→ SUPPLIED INFORMATION
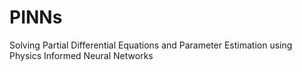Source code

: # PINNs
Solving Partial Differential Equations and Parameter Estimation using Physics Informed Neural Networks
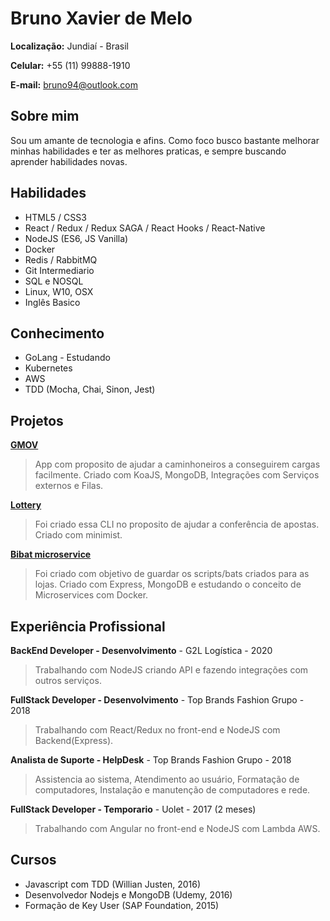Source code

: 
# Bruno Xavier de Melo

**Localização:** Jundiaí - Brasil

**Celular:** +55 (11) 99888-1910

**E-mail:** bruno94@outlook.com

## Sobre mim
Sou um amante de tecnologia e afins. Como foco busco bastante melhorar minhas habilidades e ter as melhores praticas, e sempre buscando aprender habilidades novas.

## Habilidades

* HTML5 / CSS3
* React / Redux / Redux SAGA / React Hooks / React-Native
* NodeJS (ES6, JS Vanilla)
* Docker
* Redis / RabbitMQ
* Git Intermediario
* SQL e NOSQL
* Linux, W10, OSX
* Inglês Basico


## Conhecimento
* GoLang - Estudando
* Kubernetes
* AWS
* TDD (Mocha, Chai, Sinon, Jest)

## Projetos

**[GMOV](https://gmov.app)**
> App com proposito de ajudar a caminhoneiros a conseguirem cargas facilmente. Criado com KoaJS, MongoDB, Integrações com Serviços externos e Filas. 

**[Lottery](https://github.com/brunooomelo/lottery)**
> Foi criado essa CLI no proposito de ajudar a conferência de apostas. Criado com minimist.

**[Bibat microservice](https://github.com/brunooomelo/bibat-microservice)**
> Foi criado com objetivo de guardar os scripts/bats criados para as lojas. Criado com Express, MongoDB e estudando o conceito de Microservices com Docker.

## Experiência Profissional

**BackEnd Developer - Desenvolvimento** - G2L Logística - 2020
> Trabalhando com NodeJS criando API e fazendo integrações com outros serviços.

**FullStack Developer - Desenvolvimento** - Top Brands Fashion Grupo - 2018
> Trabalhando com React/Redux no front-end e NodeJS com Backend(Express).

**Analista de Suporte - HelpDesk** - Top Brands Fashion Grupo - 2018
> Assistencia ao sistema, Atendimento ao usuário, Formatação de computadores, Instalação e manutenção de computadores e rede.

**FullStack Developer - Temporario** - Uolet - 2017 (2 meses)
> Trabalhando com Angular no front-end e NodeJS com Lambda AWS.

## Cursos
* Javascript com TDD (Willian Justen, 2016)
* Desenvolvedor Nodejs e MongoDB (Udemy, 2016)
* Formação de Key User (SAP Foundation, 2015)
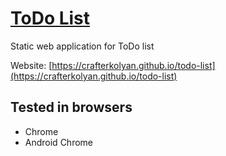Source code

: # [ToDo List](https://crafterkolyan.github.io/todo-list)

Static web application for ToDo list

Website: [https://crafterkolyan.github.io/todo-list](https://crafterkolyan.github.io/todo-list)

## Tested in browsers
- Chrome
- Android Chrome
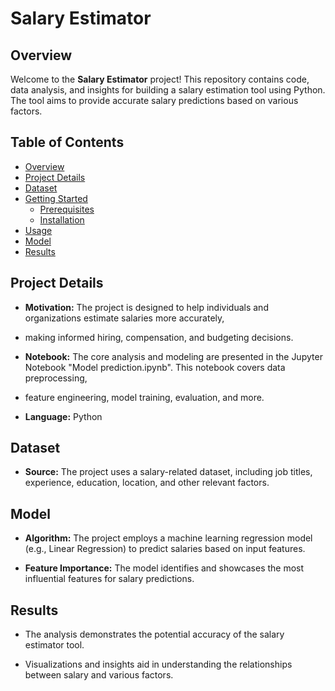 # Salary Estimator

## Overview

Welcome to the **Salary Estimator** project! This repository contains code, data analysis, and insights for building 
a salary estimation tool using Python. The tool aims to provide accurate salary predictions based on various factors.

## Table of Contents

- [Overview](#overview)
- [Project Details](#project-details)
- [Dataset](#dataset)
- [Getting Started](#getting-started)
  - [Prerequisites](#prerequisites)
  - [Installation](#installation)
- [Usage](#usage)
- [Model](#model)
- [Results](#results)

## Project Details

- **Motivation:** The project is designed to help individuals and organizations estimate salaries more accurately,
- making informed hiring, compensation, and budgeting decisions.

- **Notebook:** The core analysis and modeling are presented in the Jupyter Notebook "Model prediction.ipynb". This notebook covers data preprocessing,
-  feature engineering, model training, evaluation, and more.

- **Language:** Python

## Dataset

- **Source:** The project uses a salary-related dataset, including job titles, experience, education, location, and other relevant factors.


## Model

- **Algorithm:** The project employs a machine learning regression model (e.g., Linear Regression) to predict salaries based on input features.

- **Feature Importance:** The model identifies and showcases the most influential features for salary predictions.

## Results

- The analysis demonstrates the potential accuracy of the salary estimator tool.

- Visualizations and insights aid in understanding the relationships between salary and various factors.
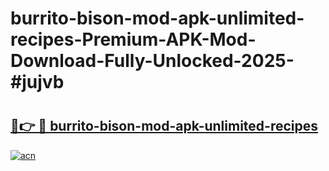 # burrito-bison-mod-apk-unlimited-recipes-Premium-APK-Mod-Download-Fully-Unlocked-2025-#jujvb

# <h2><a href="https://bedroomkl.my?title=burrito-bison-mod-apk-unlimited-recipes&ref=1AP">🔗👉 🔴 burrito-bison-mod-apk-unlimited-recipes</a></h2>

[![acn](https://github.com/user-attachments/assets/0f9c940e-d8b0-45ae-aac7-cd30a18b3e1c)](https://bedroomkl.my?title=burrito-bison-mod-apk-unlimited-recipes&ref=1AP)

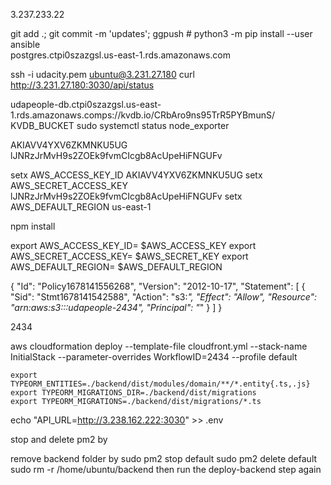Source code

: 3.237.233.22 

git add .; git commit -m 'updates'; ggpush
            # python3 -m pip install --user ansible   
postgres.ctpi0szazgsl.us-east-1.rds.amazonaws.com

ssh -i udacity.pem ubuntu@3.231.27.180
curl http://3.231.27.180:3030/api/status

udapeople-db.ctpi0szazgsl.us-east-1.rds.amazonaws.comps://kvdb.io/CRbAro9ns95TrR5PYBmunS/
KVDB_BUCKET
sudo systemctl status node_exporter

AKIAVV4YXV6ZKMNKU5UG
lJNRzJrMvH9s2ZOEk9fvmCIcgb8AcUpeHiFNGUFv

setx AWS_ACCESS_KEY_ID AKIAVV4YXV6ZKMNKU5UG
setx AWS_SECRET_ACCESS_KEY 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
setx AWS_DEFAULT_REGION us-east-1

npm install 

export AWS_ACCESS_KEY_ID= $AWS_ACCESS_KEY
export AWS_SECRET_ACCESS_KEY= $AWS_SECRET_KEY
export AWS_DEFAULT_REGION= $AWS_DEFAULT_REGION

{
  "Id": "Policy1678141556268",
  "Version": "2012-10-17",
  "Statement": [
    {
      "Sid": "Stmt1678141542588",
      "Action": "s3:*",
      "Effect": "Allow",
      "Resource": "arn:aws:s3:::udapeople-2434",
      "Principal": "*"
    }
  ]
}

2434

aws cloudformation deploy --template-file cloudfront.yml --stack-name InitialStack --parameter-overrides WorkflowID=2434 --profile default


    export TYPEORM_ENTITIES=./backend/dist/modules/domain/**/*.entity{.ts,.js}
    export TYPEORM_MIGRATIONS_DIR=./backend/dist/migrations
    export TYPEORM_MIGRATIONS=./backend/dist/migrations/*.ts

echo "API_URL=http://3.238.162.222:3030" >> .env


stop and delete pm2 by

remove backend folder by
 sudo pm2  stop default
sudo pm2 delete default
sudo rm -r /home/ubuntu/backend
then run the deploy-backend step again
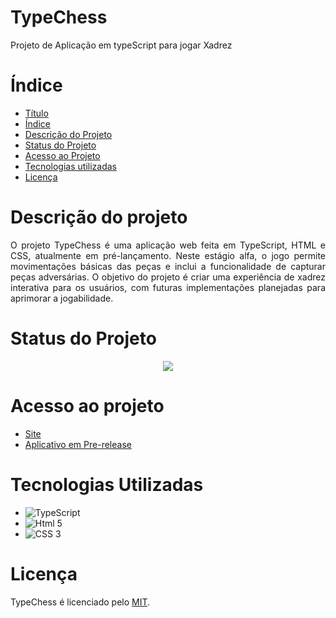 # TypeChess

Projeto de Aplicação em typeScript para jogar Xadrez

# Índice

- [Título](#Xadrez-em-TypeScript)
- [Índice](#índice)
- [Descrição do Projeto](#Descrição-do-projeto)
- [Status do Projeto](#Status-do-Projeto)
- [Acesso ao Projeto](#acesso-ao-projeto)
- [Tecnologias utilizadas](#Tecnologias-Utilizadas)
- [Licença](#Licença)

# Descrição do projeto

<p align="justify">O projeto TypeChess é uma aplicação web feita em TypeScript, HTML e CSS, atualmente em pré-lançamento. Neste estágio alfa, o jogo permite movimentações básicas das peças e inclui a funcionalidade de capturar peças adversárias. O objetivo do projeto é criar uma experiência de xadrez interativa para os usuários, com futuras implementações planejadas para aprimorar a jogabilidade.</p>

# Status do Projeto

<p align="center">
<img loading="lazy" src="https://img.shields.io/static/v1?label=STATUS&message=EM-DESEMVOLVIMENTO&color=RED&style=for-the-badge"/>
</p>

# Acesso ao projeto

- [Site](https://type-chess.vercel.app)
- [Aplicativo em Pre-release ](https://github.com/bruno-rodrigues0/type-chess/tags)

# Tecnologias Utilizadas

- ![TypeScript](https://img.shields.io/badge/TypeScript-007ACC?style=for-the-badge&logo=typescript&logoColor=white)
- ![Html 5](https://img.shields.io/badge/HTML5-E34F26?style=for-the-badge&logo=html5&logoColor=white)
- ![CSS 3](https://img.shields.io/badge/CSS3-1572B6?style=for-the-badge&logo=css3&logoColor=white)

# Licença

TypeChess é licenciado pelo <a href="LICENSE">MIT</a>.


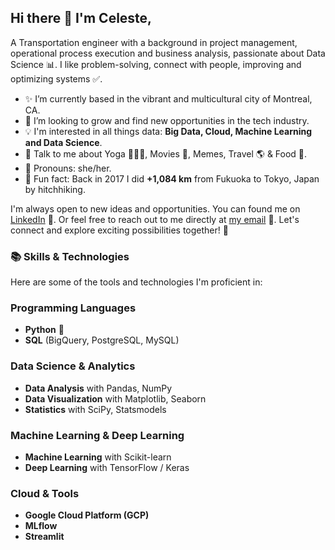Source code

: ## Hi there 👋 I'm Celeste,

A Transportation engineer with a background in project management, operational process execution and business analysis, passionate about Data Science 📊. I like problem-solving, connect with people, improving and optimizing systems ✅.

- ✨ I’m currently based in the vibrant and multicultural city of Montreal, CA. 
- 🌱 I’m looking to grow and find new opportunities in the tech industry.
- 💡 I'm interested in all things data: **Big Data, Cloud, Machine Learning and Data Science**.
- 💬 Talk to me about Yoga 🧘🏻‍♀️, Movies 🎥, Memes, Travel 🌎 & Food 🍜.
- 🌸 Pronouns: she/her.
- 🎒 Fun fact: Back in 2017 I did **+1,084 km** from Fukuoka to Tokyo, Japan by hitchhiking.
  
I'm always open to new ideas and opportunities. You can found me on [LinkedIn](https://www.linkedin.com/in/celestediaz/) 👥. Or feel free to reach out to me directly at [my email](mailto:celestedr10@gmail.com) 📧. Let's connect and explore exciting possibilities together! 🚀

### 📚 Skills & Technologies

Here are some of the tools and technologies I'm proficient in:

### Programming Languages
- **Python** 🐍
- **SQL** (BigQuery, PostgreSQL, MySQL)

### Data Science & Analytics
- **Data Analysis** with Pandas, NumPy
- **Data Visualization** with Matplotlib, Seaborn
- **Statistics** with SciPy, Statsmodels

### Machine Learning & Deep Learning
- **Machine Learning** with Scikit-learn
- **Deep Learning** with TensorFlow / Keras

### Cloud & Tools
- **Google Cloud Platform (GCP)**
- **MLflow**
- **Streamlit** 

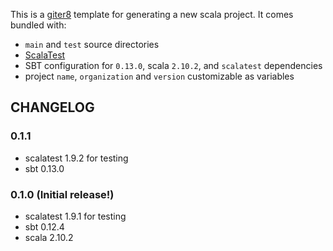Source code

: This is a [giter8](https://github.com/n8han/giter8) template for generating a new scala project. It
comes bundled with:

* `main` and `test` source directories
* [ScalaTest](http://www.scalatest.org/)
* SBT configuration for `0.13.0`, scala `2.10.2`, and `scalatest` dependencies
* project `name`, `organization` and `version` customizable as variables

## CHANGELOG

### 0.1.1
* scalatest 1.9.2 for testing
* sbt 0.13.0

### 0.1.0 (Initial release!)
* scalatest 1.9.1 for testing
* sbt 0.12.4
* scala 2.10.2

→ EXERCISE REQUIREMENTS
A single figure answers this: how many lines of the material hold "based".

→ REPLY TO THE EXERCISE
3